EXTRAIT CHOISI
****************************************

De retour à New York après un énième poste à l’étranger, Troy Prince, ancien trader, fonde en 2018 l’association Wall Street Bound, pour aider les jeunes issus des minorités à se préparer aux métiers de la finance. “Bien sûr, personne ne vous dira que les salles de marchés sont réservées aux hommes blancs”, dit-il. Mais les personnes issues des minorités en général “ne grandissent pas avec des pères, des oncles, des frères, qui jouent au golf ou connaissent un ami”. Parallèlement, les patrons “ne se réveillent pas un jour en se disant, +Tiens, allons recruter à l’Université Howard (accueillant principalement des étudiants noirs, NDLR) ou à l’université publique de la ville de New York+”.

Aîné d’une fratrie de cinq enfants, avec des parents de classe moyenne originaires des Caraïbes, Troy Prince n’a jamais été confronté ouvertement au racisme. Mais quand ses parents ont acheté une maison dans la très cossue banlieue new-yorkaise de Westchester, il a vite compris qu’il valait mieux utiliser cette adresse plutôt que celle du Bronx.

– Des solutions –

“Je ne cherche pas à me plaindre”, assure-t-il. “Je veux apporter des solutions pratiques et à grande échelle à ce problème” car “les statistiques sur la diversité restent les mêmes”.

Les personnes noires représentent environ 13% de la population aux Etats-Unis. Au sein de JPMorgan Chase, la première banque américaine en termes d’actifs, elles représentent 13% des employés, mais seulement 4% des managers. Et seulement 1,3% des quelque 69.000 milliards de dollars du secteur de la gestion d’actifs est confié à des sociétés dirigées par des femmes ou des minorités, même si leur performance est similaire aux autres, selon une étude de la fondation Knight.

Le patron de Wells Fargo a créé la polémique cet été en imputant l’absence de diversité à la tête de son établissement à un manque de personnes noires qualifiées.

400 ans après l’arrivée des premiers esclaves aux Etats-Unis, les Afro-Américains font toujours face à des discriminations importantes. La mort de l’Afro-Américain George Floyd, étouffé en mai sous le genou d’un policier blanc, a déclenché une vague de manifestations nationales contre les violences policières et mis en lumière les inégalités raciales tout en poussant à une introspection de la société américaine.

Le futur président Joe Biden, dont la vice-présidente Kamala Harris est afro-américaine, s’est engagé à nommer un cabinet diversifié, avec un Noir pour la première fois à la tête du Pentagone. Tous secteurs confondus, les entreprises ont promis de promouvoir les minorités et les femmes pour être un miroir de la société.

Plusieurs mois après ces engagements, l’AFP a sollicité de grands établissements financiers, qui essaient de se départir de leur réputation de bastions d’hommes blancs. S’ils évoquent volontiers leurs nouveaux programmes, ils sont encore réticents à laisser parler leurs employés.

****************************************

QUESTIONS
1. D'après l'article sur la diversité dans la finance, en quelle année Troy Prince a-t-il fondé l'association Wall Street Bound ?
2. Continuez l'article sur la diversité dans la finance à partir de sa dernière phrase.

****************************************

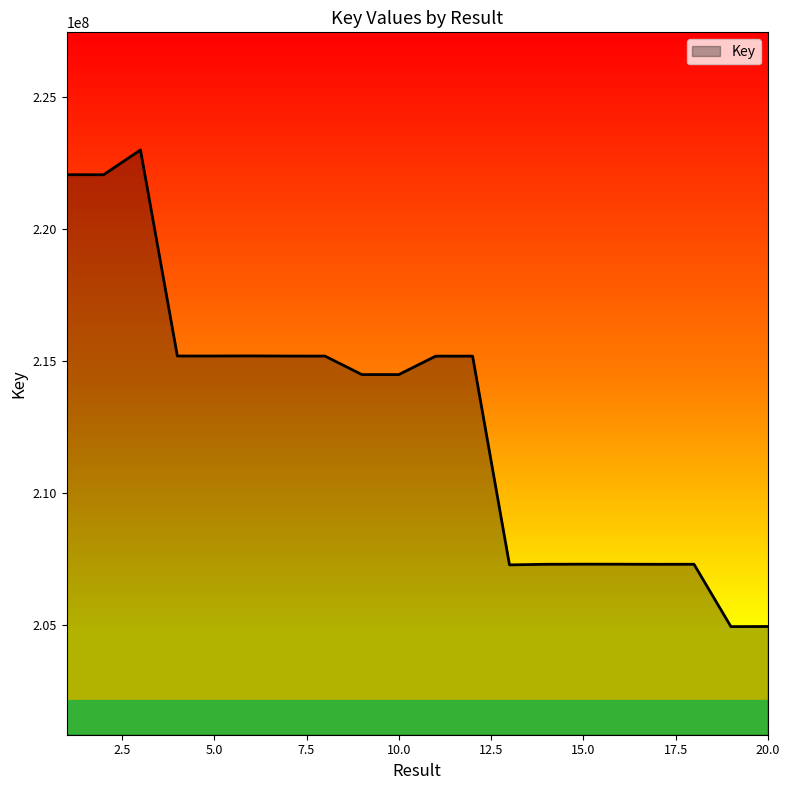

What is the maximum value shown in the chart?

222999334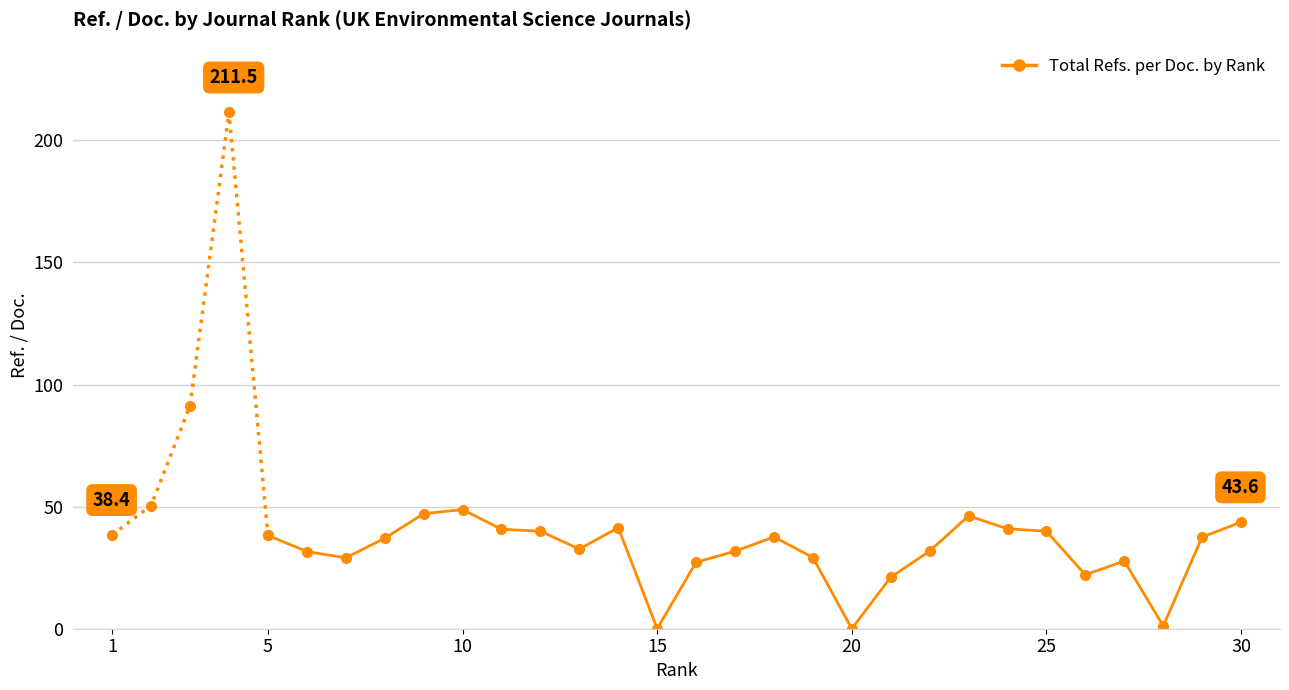

The chart shows a value of 325.2 at 15. True or false?

False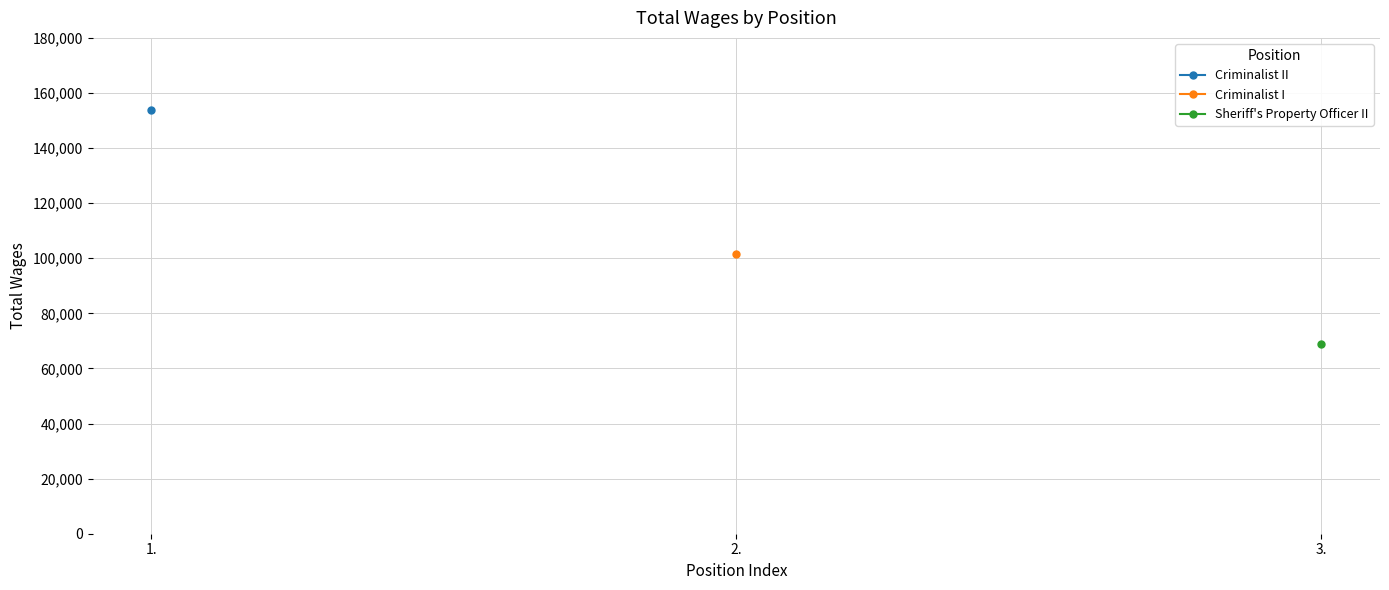

Which label corresponds to the smallest value in the chart?

3.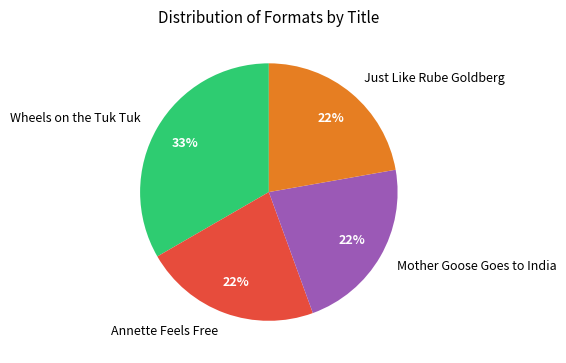

Is the sum of Annette Feels Free and Mother Goose Goes to India greater than half?

No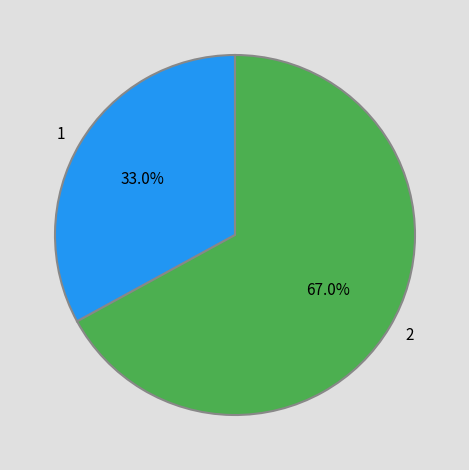

Rank the categories by value from highest to lowest.

2, 1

****************************************

CORRIGÉ
1. En 2018.

2.
“L’élément le plus important est la lutte contre les préjugés quand il s’agit de recruter, promouvoir et évaluer”, estime Katherine Giscombe, consultante en diversité. “Les personnes noires font très attention avant d’admettre une erreur ou un manque de connaissance car elles craignent que cela leur soit reproché davantage que si elles étaient blanches”, explique-t-elle. Des études montrent que pour la même erreur, un employé noir est plus sévèrement sanctionné qu’un employé blanc, à qui est plus souvent accordé le bénéfice du doute.

Mais pour changer, il est essentiel que les entreprises commencent par évaluer l’étendue du problème, souligne Mme Giscombe: quel pourcentage de minorités ayant candidaté est recruté par rapport aux postulants blancs, reste dans l’entreprise une fois recruté, etc.

– Impulsion des maires noirs –

Le recrutement et la rétention sont deux priorités de la banque Citigroup, assure Guy Logan, responsable des services financiers aux collectivités. Si à la fin de l’année, le taux de départ dans une division est important, Citi met en place de petits groupes pour essayer de faire évoluer la culture “et s’assurer que les gens aient l’opportunité d’évoluer et accès aux supérieurs hiérarchiques”.

Etablir des connexions est essentiel, remarque M. Logan, également président de l’Association nationale des professionnels des marchés financiers qui oeuvre pour l’intégration des femmes et des minorités dans le milieu de la finance. “Quand je rentre dans une pièce, je suis très souvent la seule personne d’une minorité visible”, explique le financier. Se rapprocher de personnes lui ressemblant lui “a vraiment apporté l’opportunité d’élargir (s)on réseau professionnel et personnel”.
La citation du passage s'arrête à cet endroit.